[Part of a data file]
Begin
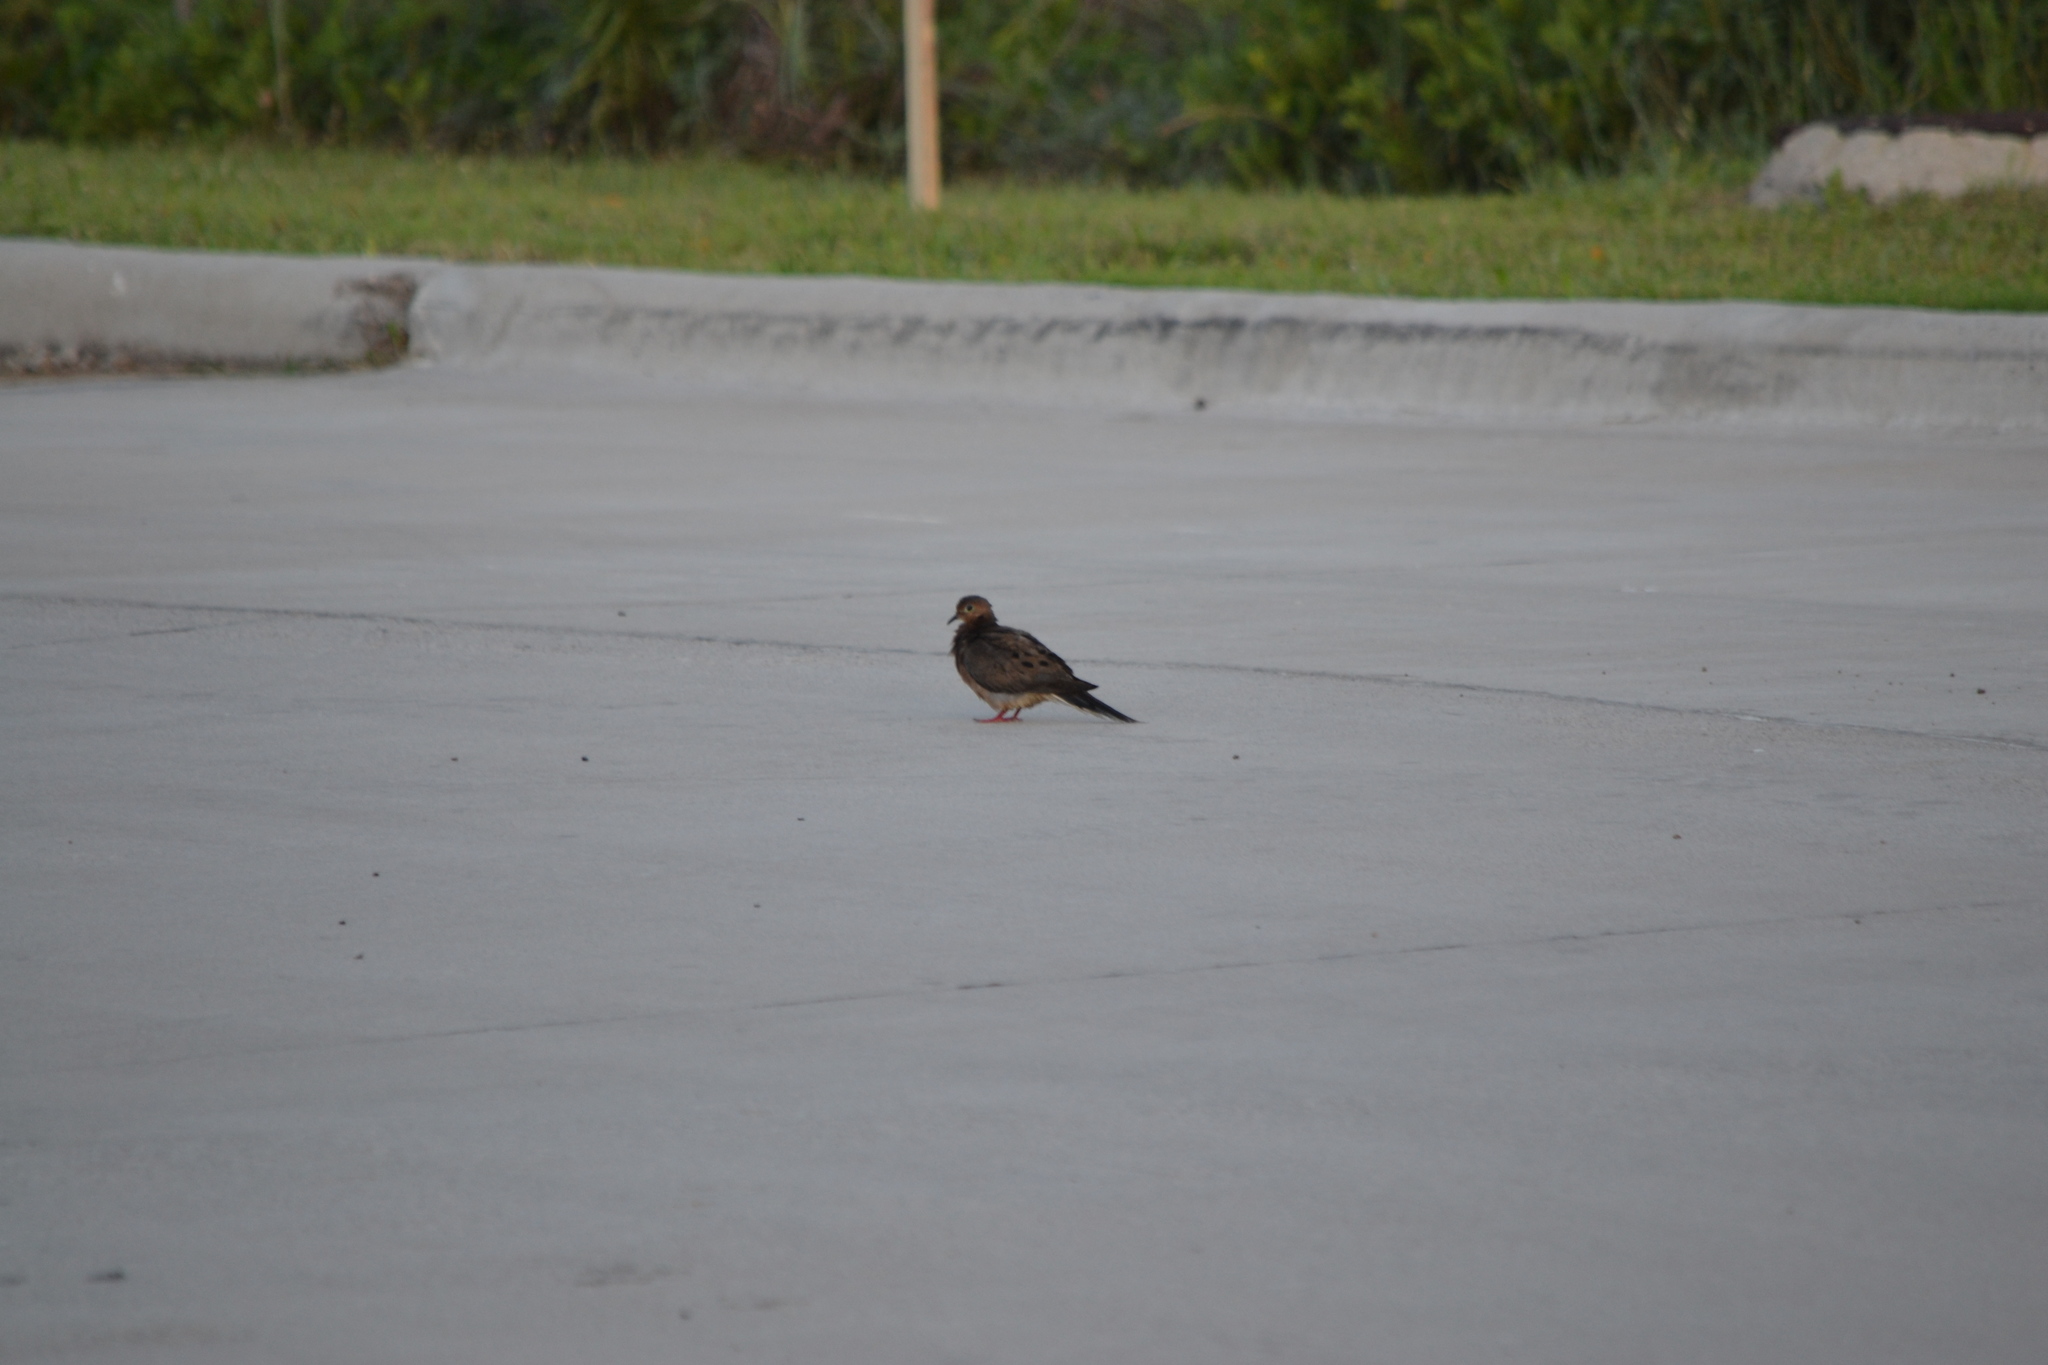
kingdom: Animalia
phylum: Chordata
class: Aves
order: Columbiformes
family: Columbidae
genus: Zenaida
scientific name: Zenaida macroura
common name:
End
> [Task to complete]
Rewrite every line of the records above as a numbered list, dropping any blank lines. Leave the pictures out of your answer.

> [Task solution]
1. kingdom: Animalia
2. phylum: Chordata
3. class: Aves
4. order: Columbiformes
5. family: Columbidae
6. genus: Zenaida
7. scientific name: Zenaida macroura
8. common name:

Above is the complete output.